An aging man has joined me at the railing, perhaps a body's length away from me. We both watch the water, the sky, the bridge shaking as a train rumbles over it, an airplane flying away. I do not resent his company, nor encourage it. So many times have I thought I was sharing silent companionship with an unknown man, some depth of understanding, only to have him say something about my ass and what he wants to do with it as I walk away. I do not want to make assumptions.
I pass back under the trees. Someone has left seed for the pigeons. Hundreds of them, perhaps, beaks snapping at the dirt, so absorbed in feasting that few even register my footsteps as I pass by. I am grateful; I am, not entirely but to enough of an extent, scared of birds. Not birds themselves, perhaps, but their movements: Unpredictable, dirty wings thwacking. Earlier I watched as a sparrow was grabbed by the wind, caught and twisted and nearly thrown against my cheek.
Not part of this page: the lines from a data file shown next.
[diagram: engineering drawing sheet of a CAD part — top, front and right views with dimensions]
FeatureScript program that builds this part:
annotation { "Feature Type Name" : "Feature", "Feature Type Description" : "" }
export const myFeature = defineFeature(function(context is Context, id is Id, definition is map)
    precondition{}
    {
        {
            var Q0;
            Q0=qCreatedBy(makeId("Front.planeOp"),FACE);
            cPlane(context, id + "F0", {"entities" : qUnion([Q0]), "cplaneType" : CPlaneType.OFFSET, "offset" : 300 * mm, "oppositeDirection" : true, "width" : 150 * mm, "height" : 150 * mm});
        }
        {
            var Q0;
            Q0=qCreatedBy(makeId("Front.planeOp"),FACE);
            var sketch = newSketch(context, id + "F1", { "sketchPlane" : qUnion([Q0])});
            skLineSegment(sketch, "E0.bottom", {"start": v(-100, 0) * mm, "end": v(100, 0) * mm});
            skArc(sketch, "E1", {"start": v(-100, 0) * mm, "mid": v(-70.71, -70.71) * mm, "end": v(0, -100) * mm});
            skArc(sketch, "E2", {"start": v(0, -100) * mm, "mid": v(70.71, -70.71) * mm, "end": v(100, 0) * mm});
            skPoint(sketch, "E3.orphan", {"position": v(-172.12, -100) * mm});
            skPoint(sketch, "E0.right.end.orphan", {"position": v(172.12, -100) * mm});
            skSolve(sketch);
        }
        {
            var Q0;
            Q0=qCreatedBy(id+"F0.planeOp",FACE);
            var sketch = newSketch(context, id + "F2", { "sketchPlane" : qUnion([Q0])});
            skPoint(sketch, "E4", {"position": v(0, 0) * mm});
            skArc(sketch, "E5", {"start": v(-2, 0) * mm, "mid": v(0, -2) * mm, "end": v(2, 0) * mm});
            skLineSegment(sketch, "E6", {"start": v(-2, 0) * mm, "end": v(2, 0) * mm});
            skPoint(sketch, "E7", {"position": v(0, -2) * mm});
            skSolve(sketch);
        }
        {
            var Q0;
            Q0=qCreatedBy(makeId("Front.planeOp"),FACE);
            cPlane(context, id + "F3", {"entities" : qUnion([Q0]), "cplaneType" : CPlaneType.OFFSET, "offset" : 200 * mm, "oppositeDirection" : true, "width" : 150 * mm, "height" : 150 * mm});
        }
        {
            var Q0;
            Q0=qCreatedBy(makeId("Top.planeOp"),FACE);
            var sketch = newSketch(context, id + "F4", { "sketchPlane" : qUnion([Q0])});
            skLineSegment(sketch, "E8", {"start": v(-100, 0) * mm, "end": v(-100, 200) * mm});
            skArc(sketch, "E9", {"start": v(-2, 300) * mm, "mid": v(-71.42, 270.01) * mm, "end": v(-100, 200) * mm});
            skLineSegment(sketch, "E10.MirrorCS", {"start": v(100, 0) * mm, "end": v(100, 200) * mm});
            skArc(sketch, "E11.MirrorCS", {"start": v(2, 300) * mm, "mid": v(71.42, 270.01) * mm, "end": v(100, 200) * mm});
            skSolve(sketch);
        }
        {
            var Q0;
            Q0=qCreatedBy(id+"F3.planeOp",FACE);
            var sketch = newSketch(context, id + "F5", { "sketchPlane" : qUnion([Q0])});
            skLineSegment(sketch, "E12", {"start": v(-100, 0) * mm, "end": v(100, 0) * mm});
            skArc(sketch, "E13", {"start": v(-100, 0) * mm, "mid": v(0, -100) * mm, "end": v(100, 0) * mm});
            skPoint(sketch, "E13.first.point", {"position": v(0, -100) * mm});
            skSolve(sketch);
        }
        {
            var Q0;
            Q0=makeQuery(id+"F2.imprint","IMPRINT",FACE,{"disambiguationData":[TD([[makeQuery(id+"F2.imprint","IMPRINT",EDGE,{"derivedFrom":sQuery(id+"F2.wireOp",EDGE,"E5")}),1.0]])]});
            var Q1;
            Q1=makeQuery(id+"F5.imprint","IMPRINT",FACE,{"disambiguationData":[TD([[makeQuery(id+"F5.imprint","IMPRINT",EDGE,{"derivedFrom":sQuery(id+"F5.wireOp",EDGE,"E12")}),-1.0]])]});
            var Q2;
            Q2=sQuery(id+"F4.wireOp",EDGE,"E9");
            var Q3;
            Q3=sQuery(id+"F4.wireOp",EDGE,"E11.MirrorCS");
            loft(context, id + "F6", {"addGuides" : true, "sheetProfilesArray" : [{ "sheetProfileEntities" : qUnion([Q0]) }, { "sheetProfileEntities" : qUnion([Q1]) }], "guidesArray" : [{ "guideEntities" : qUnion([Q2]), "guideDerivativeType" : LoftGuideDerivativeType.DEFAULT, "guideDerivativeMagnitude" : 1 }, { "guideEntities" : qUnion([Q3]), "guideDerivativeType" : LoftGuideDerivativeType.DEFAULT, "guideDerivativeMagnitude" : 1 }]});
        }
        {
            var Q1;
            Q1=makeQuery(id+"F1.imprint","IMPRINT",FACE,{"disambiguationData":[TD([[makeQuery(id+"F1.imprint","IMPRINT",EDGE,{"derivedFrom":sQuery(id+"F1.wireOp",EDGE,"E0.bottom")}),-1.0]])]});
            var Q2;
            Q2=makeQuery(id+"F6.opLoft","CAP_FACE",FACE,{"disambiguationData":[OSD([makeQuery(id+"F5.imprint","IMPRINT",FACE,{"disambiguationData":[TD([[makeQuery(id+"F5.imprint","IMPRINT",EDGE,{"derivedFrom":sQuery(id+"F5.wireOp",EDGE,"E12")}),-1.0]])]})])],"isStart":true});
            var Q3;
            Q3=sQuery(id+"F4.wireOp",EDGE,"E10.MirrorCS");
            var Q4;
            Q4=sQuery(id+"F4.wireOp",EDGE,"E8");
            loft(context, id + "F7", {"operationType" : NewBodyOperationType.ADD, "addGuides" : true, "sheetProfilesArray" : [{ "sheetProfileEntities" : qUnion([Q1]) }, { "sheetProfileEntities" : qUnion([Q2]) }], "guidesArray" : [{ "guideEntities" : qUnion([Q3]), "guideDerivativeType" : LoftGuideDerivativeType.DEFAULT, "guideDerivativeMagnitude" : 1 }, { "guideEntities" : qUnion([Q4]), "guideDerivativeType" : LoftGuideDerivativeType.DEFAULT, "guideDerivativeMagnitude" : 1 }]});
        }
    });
I walk to the pharmacy. I tell the man I am from Pennsylvania; he asks if I'm Amish. No, I say. But I get asked that a lot. How many children do I have? he asks, nodding at the bottle of baby lotion on the counter. None, actually. I just have sensitive skin. Then he tells me that on account of my childbearing age I should get a flu shot that doesn't contain mercury. I do not tell him that I have never had a flu shot in my life, that I do not intend to. Instead I say Huh, I wasn't aware that traditional flu shots did contain mercury. He nods his head emphatically.
I am cold, finally, and not at all hungry though it has been hours since that bowl of oatmeal I microwaved this morning. I walk another mile to the apartment and take my boots off inside the door. I open the bottle of baby lotion and rub it over and over again into the backs of my dry hands, and give thanks for still being alone.